Granville S.
About Granville S.
I’ve been caring for people since I was a teenager (now 34), honestly before then. My first and best friend was my uncle, 2 years to the day younger then my dad, who was diagnosed with a Grade IV Astrocytoma, an aggressive form of brain cancer, in 1977 when he was 15 years old. After years of aggressive treatment, many of which were probably still experimental or new, he survived. He was changed and left disabled some physically and more mentally but you would be hard pressed to find a more kind and loving individual.
Fast forward to 1984, a couple years before I was born. My dad, then 24, had just graduated from college to become a teacher and married my mom. As my dad was finishing his master’s, a first time college student in our family, he started battling severe fatigue, depression, anxiety, and uncontrollable weight gain. He thought it was just the stress of college that would go away once he graduated. It didn’t. Time went by he started working, married my mom, and built our family home from the ground up with his bare hands. But those symptoms never went away. At a routine eye exam the doctor noticed something unusual and investigated further. Skipping over the technical jargon and lists of tests that I couldn’t recall even if I tried, he was diagnosed with a very large and complex Prolactinoma, a type of brain tumor that grows on the pituitary gland in the brain. The first pictures I have of my dad holding me he still has the bandages on his face and nose from brain surgery he had to remove the tumor. It did eventually grow back but by then medicine was coming out that could actually stop and shrink this specific type of tumor.
Now I’m in the picture. As you can imagine I grew up comfortable around hospitals, doctors, medicine, and illness. I was also a sponge soaking up everything I saw and heard. From as early as I could remember I wanted to be a doctor. At 7 or 8 years old I would sit and the dentist from the little small town I grew up in would have me learn the names and locations of the teeth while cleaning my mom’s and then have me recite then back to him at the end.
I have always looked out for my uncle. My dad. My grandparents. I was a private live in caregiver before I was 16, M-F 5pm-6am. I graduated high school in 2004. I went to college, while working full-time, towards a biology degree so I could get into med-school. But much like my family before me I had trouble breaking through the glass ceiling. By 2007 I was on full social security disability, but that didn’t stop me. I continued going to college and earning credits towards a bachelor’s degree in biology, which eventually became a Bachelor’s in Nursing. It was a very slow process of ups and downs. Gains and losses as I battled my own nameless illnesses.
I started nursing school in 2010 and graduated with my RN in 2012. I felt like I was at home whether it was as a new grad RN starting in the ER or as a director of nursing for a Skilled Nursing and LTC facility. Though I prefer working the clinical side so I can be close to my patients.

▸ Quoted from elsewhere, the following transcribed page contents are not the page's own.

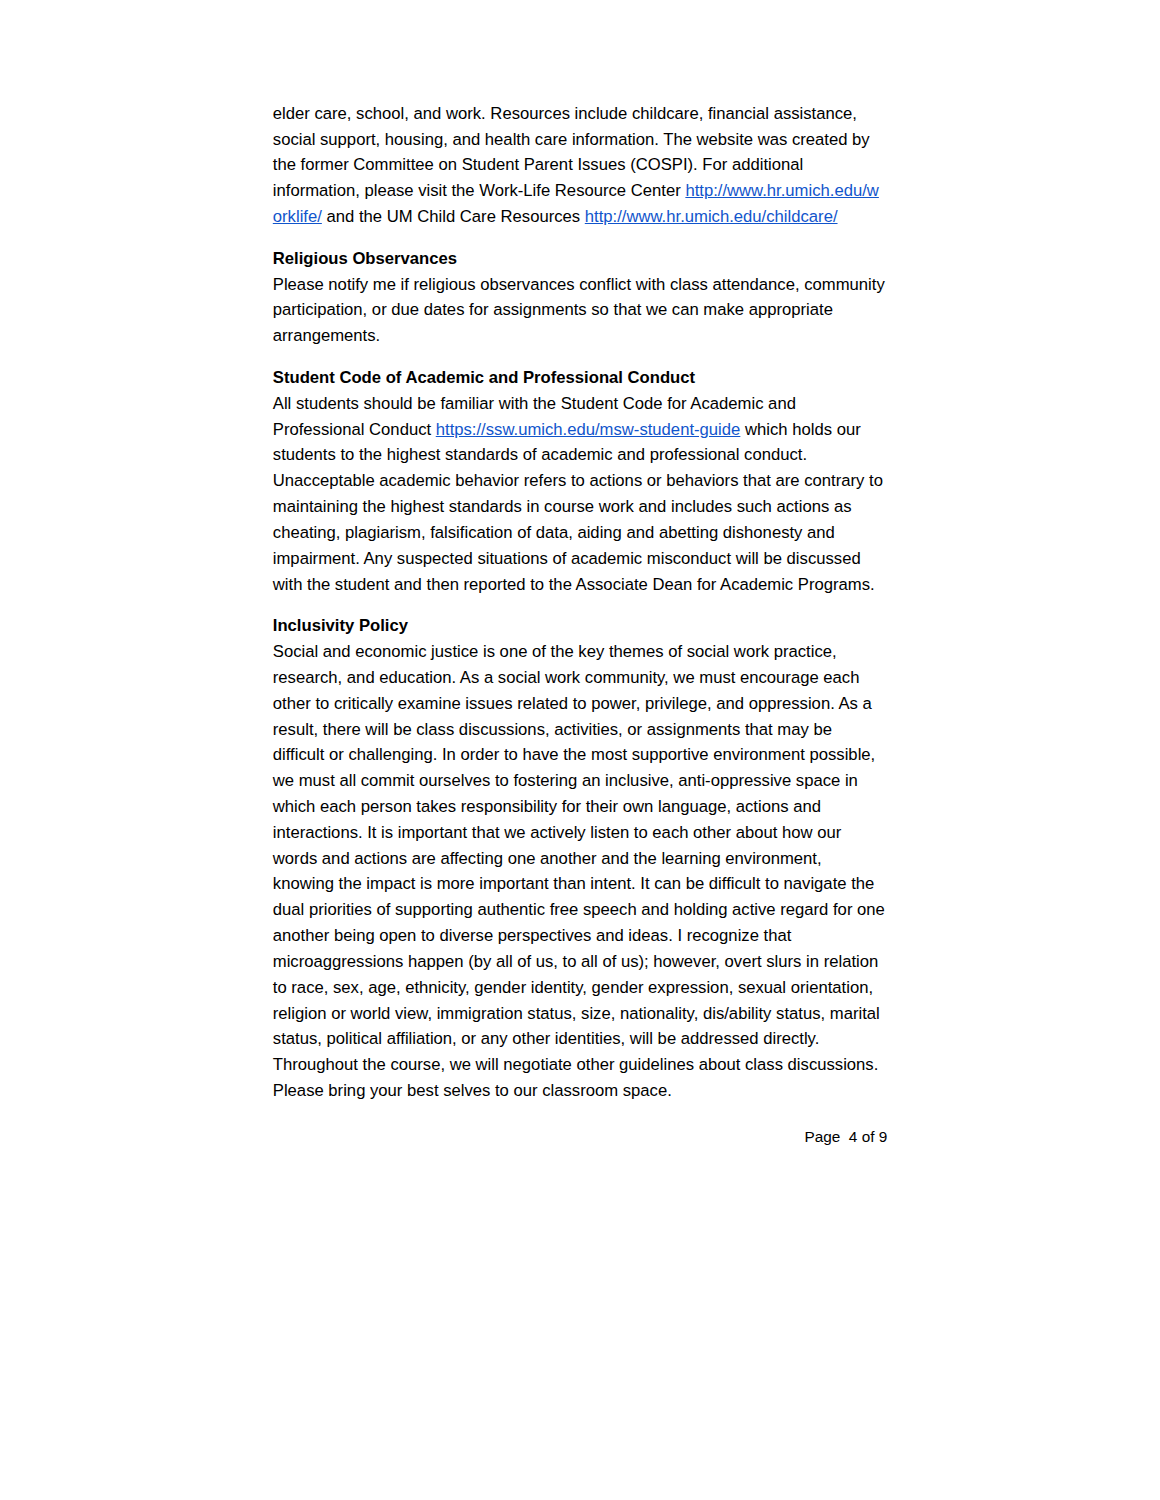elder care, school, and work. Resources include childcare, financial assistance, social support, housing, and health care information. The website was created by the former Committee on Student Parent Issues (COSPI). For additional information, please visit the Work-Life Resource Center http://www.hr.umich.edu/worklife/ and the UM Child Care Resources http://www.hr.umich.edu/childcare/
Religious Observances
Please notify me if religious observances conflict with class attendance, community participation, or due dates for assignments so that we can make appropriate arrangements.
Student Code of Academic and Professional Conduct
All students should be familiar with the Student Code for Academic and Professional Conduct https://ssw.umich.edu/msw-student-guide which holds our students to the highest standards of academic and professional conduct. Unacceptable academic behavior refers to actions or behaviors that are contrary to maintaining the highest standards in course work and includes such actions as cheating, plagiarism, falsification of data, aiding and abetting dishonesty and impairment. Any suspected situations of academic misconduct will be discussed with the student and then reported to the Associate Dean for Academic Programs.
Inclusivity Policy
Social and economic justice is one of the key themes of social work practice, research, and education. As a social work community, we must encourage each other to critically examine issues related to power, privilege, and oppression. As a result, there will be class discussions, activities, or assignments that may be difficult or challenging. In order to have the most supportive environment possible, we must all commit ourselves to fostering an inclusive, anti-oppressive space in which each person takes responsibility for their own language, actions and interactions. It is important that we actively listen to each other about how our words and actions are affecting one another and the learning environment, knowing the impact is more important than intent. It can be difficult to navigate the dual priorities of supporting authentic free speech and holding active regard for one another being open to diverse perspectives and ideas. I recognize that microaggressions happen (by all of us, to all of us); however, overt slurs in relation to race, sex, age, ethnicity, gender identity, gender expression, sexual orientation, religion or world view, immigration status, size, nationality, dis/ability status, marital status, political affiliation, or any other identities, will be addressed directly. Throughout the course, we will negotiate other guidelines about class discussions. Please bring your best selves to our classroom space.
Page 4 of 9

Most if not all of my caring, kindness, and loving nature comes from my uncle who survived all odds against aggressive brain cancer at the age of 15. My hard work and dedication to my patients, my co-workers, and myself from my father, who survived a large brain tumor to his master gland. My endless patience and hunger for knowledge from my tireless and enduring grandmother who to this day still teaches me something new every time I talk to her. My other uncle, my dad’s other brother (who had a full prostatectomy less then a year ago and luckily they caught it very early. Doctor said it was basically early/pre-stage 1) Taught me the meaning of going my distance and then taking one step more. My mom, also a first generation college grad, taught me to never give up on my dreams and goals, as well as adding the humanity back into being a caregiver (yes this is definitely a little talked about thing*) as me and her sat in Anatomy and Physiology 1 & 2, among countless other college classes, day and night. I could go on and on from here but I will stop lol.
I was forced back into disability retirement in 2019 after finally getting a few names to some of my own illnesses. One of the hardest things I’ve had to do was to stay in retirement during the pandemic. As sick as I was I wanted to be out there helping people but I had to work behind the scenes pro-bono tutoring other nurses in school and leaving my line open to all those that I knew so they could call anytime they had a question. For now that is all I can do. But the future is ever changing. And as I battle my own illnesses and slowly get them into line I hope to be able to finish my FNP (1 year away) and return to the frontlines where I belong, helping people.
My only wish is that everyone could have access to amazing healthcare so they are willing, and financially able, to catch cancer early. Screenings and prevention are still our number 1 best treatment for cancers of all types.
*In my experience ‘humanity’ takes a back seat to clinical knowledge and critical thinking when in college. But we must never forget that a smile, a laugh, or just an extra 5 minutes of chit-chat can change someone’s whole experience, and life, in a far more positive way then any medicine ever could.
Attached image is of my uncle in the nursing home surrounded by the wonderful people who dedicated themselves to providing care for him when our family was unable to. They became family, caring for him and my pappaw, and it is to them I dedicate this to.